WHAT THIS TASK INVOLVES: From the article below about Liz Carroll and John Doyle, give back word for word the passage that starts at "Carroll and Doyle" and stops after "to play along.".

SOURCE EXTRACT:
Carroll and Doyle bring Irish jigs to the world

Irish musicians learn traditional jigs and reels by playing them in sessions. These jamlike gatherings, at parties and in pubs, have their own particular etiquette. For instance, apprentice bodhrán drummers generally aren't welcome because loud rhythmic lapses screw things up for everyone else. (The legendary piper Séamus Ennis once quipped that the best way to play the frame drum was "with a knife".) Another unspoken rule is that you don't introduce original tunes into the session, as no one will be able to play along.

So for years Liz Carroll's prodigious talent as a writer of traditional tunes went largely unknown. The Chicago-born fiddler, who currently plays in a duo with guitarist John Doyle, has forged compositions in the Irish mould since her childhood, but only her family got to hear them. She certainly didn't play any when, in 1974 and '75, she won the coveted All-Ireland Championships' junior and senior levels–becoming only the second Irish-American fiddler to do so.

"I've always written because I love to, and, because there never seemed to be enough tunes around, I wanted to create little challenges for my fingers and my ears," says Carroll, on the line from her Windy City home. "That's the reason I learned every damn tune I could hear. You didn't want to be left out."

These days, Carroll is happy to be making albums and getting her original compositions in circulation. Tracks like the achingly soulful slip jig "For the Love of Music" and the wild-swinging reel "The Potato on the Door", both from 2002's Lake Effect, are destined to become favourites at Irish-music sessions from Sydney to Sligo.

"When I was really young, my tunes didn't sound like anything that would get played," she remembers. "Then they got nicer, and then they got complicated because it was all about getting around the instrument–more about difficulty than melody. Later on they're all about melody, and they don't have to be difficult."

In recent years Carroll has found the perfect musical partner for her spirited new Irish music in Doyle, a former member of the band Solas. The Dublin-born guitarist is a brilliant accompanist, combining harmonic richness with dazzling agility and speed. He also helped arrange the 23 Carroll-penned tunes on 2005's In Play, the duo's first release.

"I have my own idea of what I want the chords to be," Carroll says. "But when John starts playing and putting in his ideas, the tune gets better–a lot better. Being fast also means he gets things fast. He really understands those gutsy kind of tunes that are about 'Let's dig in here.' And if you do something new with a tune, if you change something, he'll pick up on it right away and throw it back at you with a laugh the next time it's played through."

In other words, he'd be a great guy to have at a session.

Liz Carroll and John Doyle appear at the Vancouver Folk Music Festival on Saturday and Sunday (July 14 and 15).

EXCERPTED RECORDS:
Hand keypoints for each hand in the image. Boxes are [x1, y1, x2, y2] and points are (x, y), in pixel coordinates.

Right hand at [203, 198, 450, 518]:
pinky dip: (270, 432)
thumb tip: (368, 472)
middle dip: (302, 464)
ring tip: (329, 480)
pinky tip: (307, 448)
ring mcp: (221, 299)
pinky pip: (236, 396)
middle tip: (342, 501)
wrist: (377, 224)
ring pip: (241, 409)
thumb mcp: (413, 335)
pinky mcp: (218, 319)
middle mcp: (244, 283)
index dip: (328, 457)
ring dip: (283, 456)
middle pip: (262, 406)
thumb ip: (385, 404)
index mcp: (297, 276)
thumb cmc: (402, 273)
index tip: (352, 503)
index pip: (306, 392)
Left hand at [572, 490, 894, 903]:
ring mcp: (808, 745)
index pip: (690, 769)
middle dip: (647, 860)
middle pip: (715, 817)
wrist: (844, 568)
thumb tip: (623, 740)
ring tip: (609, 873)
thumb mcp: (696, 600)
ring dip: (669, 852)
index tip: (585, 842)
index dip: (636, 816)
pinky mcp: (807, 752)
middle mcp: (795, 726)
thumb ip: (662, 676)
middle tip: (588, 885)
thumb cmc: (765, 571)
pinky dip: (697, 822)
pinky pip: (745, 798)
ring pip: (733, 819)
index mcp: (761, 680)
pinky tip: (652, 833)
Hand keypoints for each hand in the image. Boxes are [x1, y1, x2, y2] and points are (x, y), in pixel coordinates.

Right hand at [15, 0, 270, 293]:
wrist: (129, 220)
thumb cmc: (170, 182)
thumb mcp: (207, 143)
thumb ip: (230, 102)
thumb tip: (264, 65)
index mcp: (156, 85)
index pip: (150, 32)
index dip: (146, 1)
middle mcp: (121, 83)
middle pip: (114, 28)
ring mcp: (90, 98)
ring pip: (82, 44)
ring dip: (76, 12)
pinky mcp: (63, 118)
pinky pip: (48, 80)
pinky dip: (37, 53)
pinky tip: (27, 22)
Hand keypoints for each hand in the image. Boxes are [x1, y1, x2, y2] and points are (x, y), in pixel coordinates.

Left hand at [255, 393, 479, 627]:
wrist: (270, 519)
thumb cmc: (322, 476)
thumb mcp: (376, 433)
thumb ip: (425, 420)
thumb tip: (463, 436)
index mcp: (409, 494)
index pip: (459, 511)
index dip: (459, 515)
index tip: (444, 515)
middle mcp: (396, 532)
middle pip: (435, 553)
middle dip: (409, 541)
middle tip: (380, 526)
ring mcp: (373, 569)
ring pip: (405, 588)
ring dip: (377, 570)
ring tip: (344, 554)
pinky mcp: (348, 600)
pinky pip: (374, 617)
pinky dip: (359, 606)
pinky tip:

SOLUTION FOR THIS TASK:
Carroll and Doyle bring Irish jigs to the world

Irish musicians learn traditional jigs and reels by playing them in sessions. These jamlike gatherings, at parties and in pubs, have their own particular etiquette. For instance, apprentice bodhrán drummers generally aren't welcome because loud rhythmic lapses screw things up for everyone else. (The legendary piper Séamus Ennis once quipped that the best way to play the frame drum was "with a knife".) Another unspoken rule is that you don't introduce original tunes into the session, as no one will be able to play along.